In order to merge two Binomial Heaps, we go through their Binomial Trees in sequence. For each pair of children, if they're of the same order, we mergeDown the result of callingmergeTree on them and recur on both Heaps. If they're different orders, we mergeDown the larger one and recur on that Heap. If we run out of children in either heap, we fold mergeDown on the remaining children of the other heap. Finally, we reverse the result and hit it with a Heap constructor.

mergeDown is the only piece of mystery left, and it's not very mysterious. Whenever we go to accumulate a new Binomial Tree in the result set, we need to check if the result already contains a tree of the same order. If it does, we need to merge the two of them, otherwise we just cons the new one onto the result set.

Now that we understand merge, the rest should be a breeze. For instance, inserting an element into a Binomial Heap...

insert :: Ord a => BinomialHeap a -> a -> BinomialHeap a
insert heap elem = merge heap $ Heap [Tree elem 0 []]

...means creating a new heap of one element, and merging it with the initial one.

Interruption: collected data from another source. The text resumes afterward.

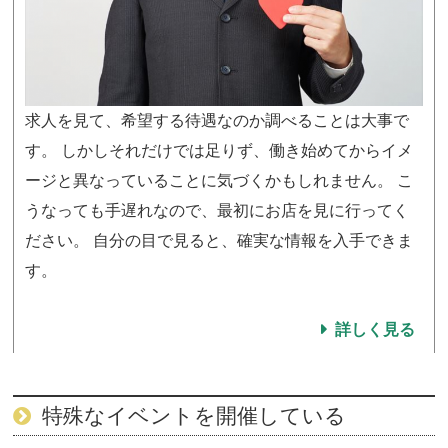
求人を見て、希望する待遇なのか調べることは大事で
す。 しかしそれだけでは足りず、働き始めてからイメ
ージと異なっていることに気づくかもしれません。 こ
うなっても手遅れなので、最初にお店を見に行ってく
ださい。 自分の目で見ると、確実な情報を入手できま
す。
詳しく見る
特殊なイベントを開催している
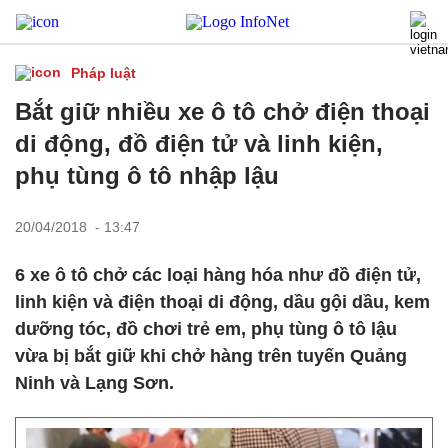
Pháp luật
Bắt giữ nhiều xe ô tô chở điện thoại
di động, đồ điện tử và linh kiện,
phụ tùng ô tô nhập lậu
20/04/2018 - 13:47
6 xe ô tô chở các loại hàng hóa như đồ điện tử,
linh kiện và điện thoại di động, dầu gội dầu, kem
dưỡng tóc, đồ chơi trẻ em, phụ tùng ô tô lậu
vừa bị bắt giữ khi chở hàng trên tuyến Quảng
Ninh và Lạng Sơn.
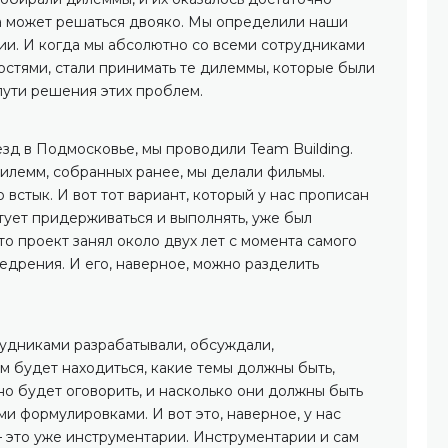
ма может решаться двояко. Мы определили наши
и. И когда мы абсолютно со всеми сотрудниками
остями, стали принимать те дилеммы, которые были
пути решения этих проблем.
зд в Подмосковье, мы проводили Team Building.
илемм, собранных ранее, мы делали фильмы.
 встык. И вот тот вариант, который у нас прописан
тует придерживаться и выполнять, уже был
то проект занял около двух лет с момента самого
едрения. И его, наверное, можно разделить
рудниками разрабатывали, обсуждали,
ем будет находиться, какие темы должны быть,
о будет оговорить, и насколько они должны быть
и формулировками. И вот это, наверное, у нас
 — это уже инструментарии. Инструментарии и сам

deleteMinimum :: Ord a => BinomialHeap a -> BinomialHeap a
deleteMinimum heap@(Heap ts) = case minTree heap of
                       Nothing -> heap
                       Just t -> merge (Heap . reverse $ subTrees t) $ Heap $ delete t ts

Deleting the minimum element of a Binomial Heap means

finding the Tree with the smallest root
throwing away the root
making a new heap composed only of that Tree's children
merging that new heap with the original heap, minus the minimum Tree

Do note that we need to check the result of minTree.

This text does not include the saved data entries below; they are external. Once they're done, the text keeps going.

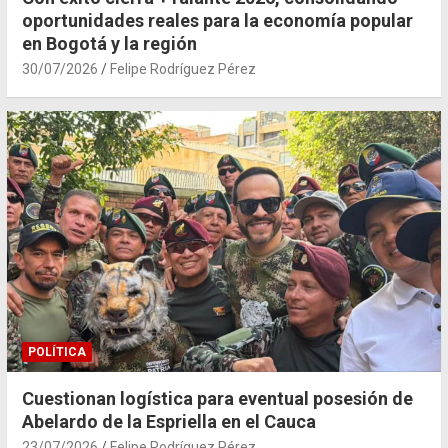
oportunidades reales para la economía popular
en Bogotá y la región
30/07/2026
Felipe Rodríguez Pérez
POLÍTICA
Cuestionan logística para eventual posesión de
Abelardo de la Espriella en el Cauca
23/07/2026
Felipe Rodríguez Pérez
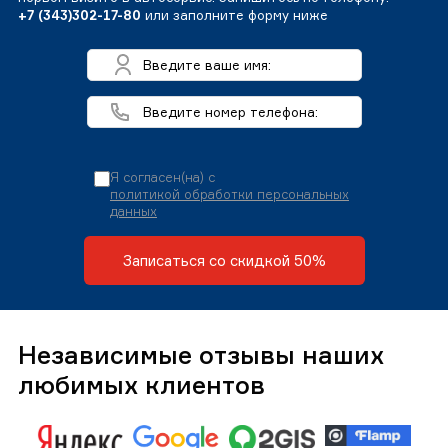
+7 (343)302-17-80
или заполните форму ниже
Я согласен(на) с
политикой обработки персональных
данных
Записаться со скидкой 50%
Независимые отзывы наших
любимых клиентов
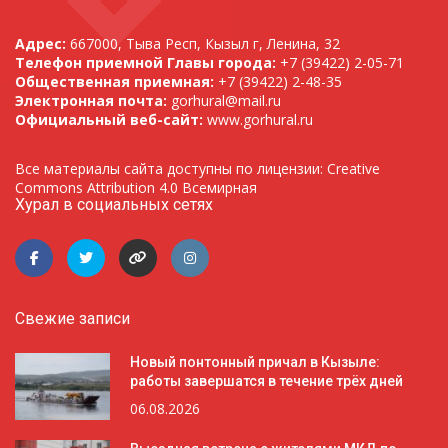
Адрес:
667000, Тыва Респ, Кызыл г, Ленина, 32
Телефон приемной Главы города:
+7 (39422) 2-05-71
Общественная приемная:
+7 (39422) 2-48-35
Электронная почта:
gorhural@mail.ru
Официальный веб-сайт:
www.gorhural.ru
Все материалы сайта доступны по лицензии: Creative
Commons Attribution 4.0 Всемирная
Хурал в социальных сетях
Свежие записи
Новый понтонный причал в Кызыле:
работы завершатся в течение трёх дней
06.08.2026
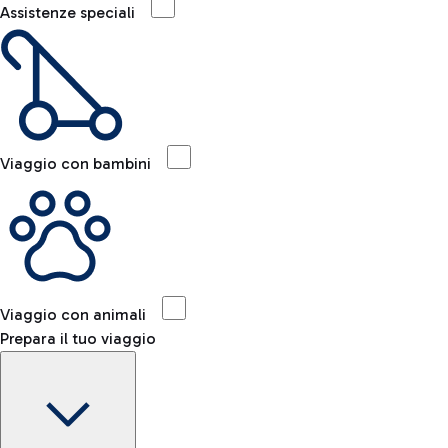
Assistenze speciali
Viaggio con bambini
Viaggio con animali
Prepara il tuo viaggio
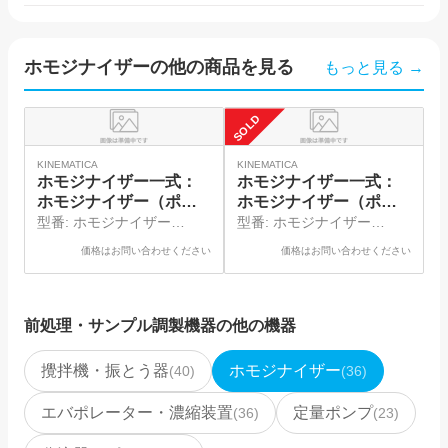
ホモジナイザー
の他の商品を見る
もっと見る →
SOLD
SO
井
KINEMATICA
KINEMATICA
ホモジナイザー一式：
ホモジナイザー一式：
ホモジナイザー（ポリ
ホモジナイザー（ポリ
トロン）、シャフトジ
トロン）、シャフトジ
型番:
ホモジナイザー
型番:
ホモジナイザー
ェネレータ
ェネレータ
（PT1300D）、シャフトジ
（PT1200E）、シャフトジ
価格はお問い合わせください
価格はお問い合わせください
ェネレータ（PT-
ェネレータ（PT-
DA20/2XEC-E116）
DA05/2EC-E085）
前処理・サンプル調製機器
の他の機器
攪拌機・振とう器
ホモジナイザー
(
40
)
(
36
)
エバポレーター・濃縮装置
定量ポンプ
(
36
)
(
23
)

minTree :: Ord a => BinomialHeap a -> Maybe (BinomialTree a)
minTree (Heap []) = Nothing
minTree (Heap ts) = Just $ foldl1 minKey ts
    where minKey memo t = if key memo < key t then memo else t

Because it's a Maybe. There is no such thing as the minimum tree of the empty Binomial Heap, you see. The definition of minimum is predictably minimal

minimum :: Ord a => BinomialHeap a -> Maybe a
minimum = liftM key . minTree

It's a composition of liftM key and minTree. Finally, making a Binomial Heap from a list of Orderable elements means folding insert over said list, starting with the empty heap.

fromList :: Ord a => [a] -> BinomialHeap a
fromList = foldl insert empty

And I guess finally finally, an empty heap is a heap with no trees.

empty :: BinomialHeap a
empty = Heap []

Tadaah!

That's it.

The only thing I'm thinking is that it might sometimes be useful to change up the predicate for those Binomial Trees. So that you could have max versions instead of being restricted purely to min. That would require changing the interface a bit; we'd be deleting and selecting extremes instead of minimums, and we'd need to change fromList so that it accepted an appropriate comparison function.

Hopefully you found this useful or entertaining, or both. I'm heading back to the infinite, sparse graph.